The album, with its emphasis on songs in Kannada, was released in India in 2007, and Dixit used the money he earned from sales or concerts to promote his career in the West “and it wasn’t easy. I could have lived a very luxurious life with the kind of money I’ve spent, that I earned from concerts here in India.” But his bravery is paying off. At the end of last year he was invited to play on the BBC’s Later With Jools programme alongside Robert Plant and Arcade Fire “who I didn’t have a clue about, but they were magnificent.” He admitted that he had never heard of Jools Holland either, and was worried whether he had been right to accept “because I wondered why I had spent so much money coming all the way from India just to play one song, four minutes long.”
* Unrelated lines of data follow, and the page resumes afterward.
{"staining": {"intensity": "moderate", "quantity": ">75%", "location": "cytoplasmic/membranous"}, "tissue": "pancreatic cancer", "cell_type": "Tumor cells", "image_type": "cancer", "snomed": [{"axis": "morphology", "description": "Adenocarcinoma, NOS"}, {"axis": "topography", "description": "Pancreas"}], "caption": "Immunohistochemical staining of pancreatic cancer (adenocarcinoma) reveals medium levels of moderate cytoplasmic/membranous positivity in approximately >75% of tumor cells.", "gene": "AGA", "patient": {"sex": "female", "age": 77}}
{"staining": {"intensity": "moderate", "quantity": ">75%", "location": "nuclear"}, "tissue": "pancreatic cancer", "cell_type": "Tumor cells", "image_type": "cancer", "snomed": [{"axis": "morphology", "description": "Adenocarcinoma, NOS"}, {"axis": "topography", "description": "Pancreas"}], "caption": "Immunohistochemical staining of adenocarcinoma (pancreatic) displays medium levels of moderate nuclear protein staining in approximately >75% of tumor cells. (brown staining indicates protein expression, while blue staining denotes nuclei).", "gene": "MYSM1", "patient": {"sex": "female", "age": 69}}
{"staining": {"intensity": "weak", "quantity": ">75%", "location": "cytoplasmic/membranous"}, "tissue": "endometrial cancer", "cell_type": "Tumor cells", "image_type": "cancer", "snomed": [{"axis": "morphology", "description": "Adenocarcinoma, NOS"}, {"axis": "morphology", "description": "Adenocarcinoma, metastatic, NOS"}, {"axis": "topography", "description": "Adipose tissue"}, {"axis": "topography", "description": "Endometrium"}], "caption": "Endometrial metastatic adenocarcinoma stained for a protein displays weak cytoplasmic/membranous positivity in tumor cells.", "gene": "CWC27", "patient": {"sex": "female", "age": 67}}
Since then, his profile in the UK has completely changed. His album has spent months in the world music charts, and, according to Dixit, “it became the highest download album on iTunes.” He was invited to become an Artist in Residence at London’s Southbank Centre, and in April 2011 he opened the Southbank’s Alchemy festival with a remarkable show in which he was joined by the dancer Gauri Sharma Tripathi and four members of Bellowhead. According to Southbank’s artistic director Jude Kelly, there are plans for a “long-term relationship, lasting a couple of years at least,” while for his part Dixit is keen to explore multi-media projects, mixing his songs with dance, and including collaborations with his wife Mayuri Upadhya who runs a “very Indian contemporary” dance troupe. He has all the makings of a highly original Indian superstar.